The task: Could you continue the article on football manager Albert Cartier, picking up after its last sentence?

Text shown:

Personal information
- Full name: Albert Pierre Maurice Marie Cartier
- Date of birth: 22 November 1960 (age 65)
- Place of birth: Vesoul, France
- Height: 1.82 m (6 ft 0 in)
- Position: Defender

Senior career*
- Years: Team / Apps / (Gls)
- 1980–1987: Nancy / 176 / (2)
- 1987–1995: Metz / 227 / (7)
- Total:  / 403 / (9)

Managerial career
- 1995–2000: Metz (assistant coach)
- 2000–2002: Metz
- 2002–2004: Gueugnon
- 2004–2005: La Louvière
- 2005–2008: Brussels
- 2008: Mons
- 2008–2009: Tubize
- 2009: Panthrakikos
- 2010–2011: Eupen
- 2012–2015: Metz
- 2015–2017: Sochaux
- 2017–2018: Gazélec Ajaccio
- 2021: Bastia-Borgo
- 2022–2023: Nancy

= Albert Cartier =

French footballer (born 1960)

Albert Pierre Maurice Marie Cartier (born 22 November 1960) is a French professional football manager and former player.

==Coaching career==
Cartier was fired by FC Brussels in January 2008 for bad results and did not reach a new agreement with RAEC Mons.

On 12 January 2010, the French coach left Panthrakikos.

Data excerpts:
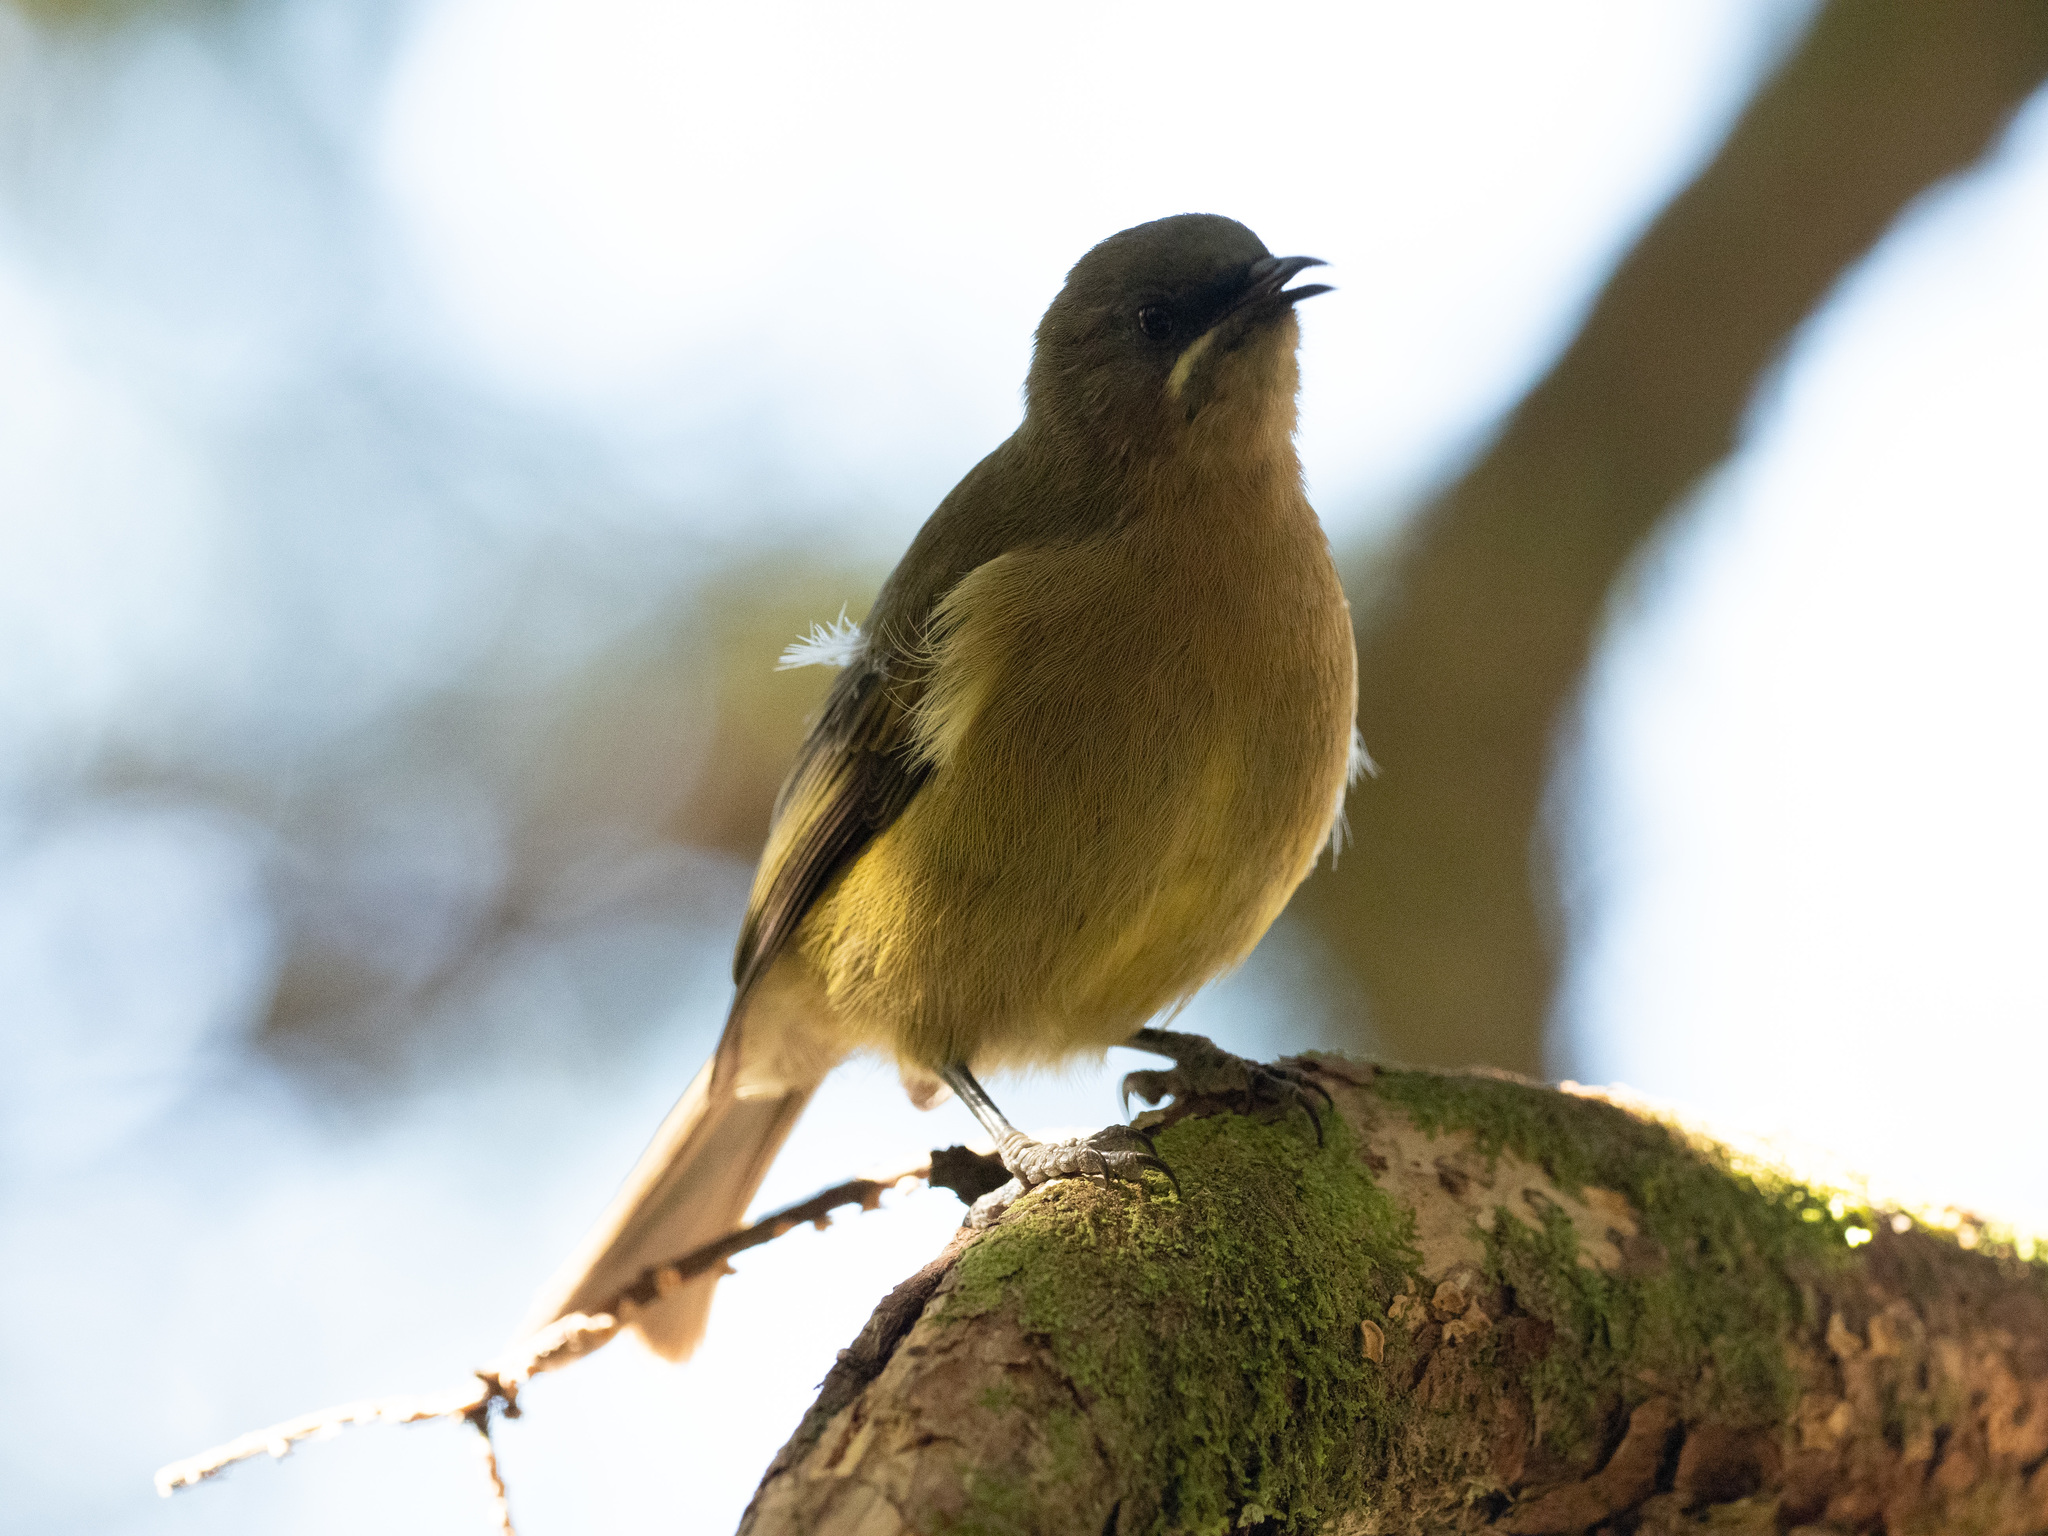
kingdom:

--

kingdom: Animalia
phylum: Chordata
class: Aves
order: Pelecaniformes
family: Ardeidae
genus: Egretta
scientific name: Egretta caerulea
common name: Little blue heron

Answer for the task:
In September 2010, Cartier became the new coach of K.A.S. Eupen, a team from the Belgian league

In June 2012, he signed a two-year contract with his former team FC Metz, which was relegated for the first time in its history to Championnat National, the third level of French football. The 2012–13 season proved to be a success, as the team was promoted to Ligue 2. For 2013–14 season, the initial goal was to secure a mid-table position. The results far exceeded the expectations. Metz took the lead on Day 9, and never gave it up, ending Ligue 2 champion with a wide margin of 11 points to the second, and being therefore promoted to Ligue 1. His peers elected him best Ligue 2 coach for the season. On 20 May 2014, he signed for two more years with Metz.

Cartier was announced as presumptive manager of Tunisian team Étoile Sportive du Sahel in October 2019, but the management committee changed direction at the last minute.

In March 2021, Cartier was announced as the head coach of FC Bastia-Borgo in the French Championnat National. He was fired by Bastia-Borgo on 4 November 2021 due to poor results, with five draws and seven losses in the first 12 games of the 2021–22 season.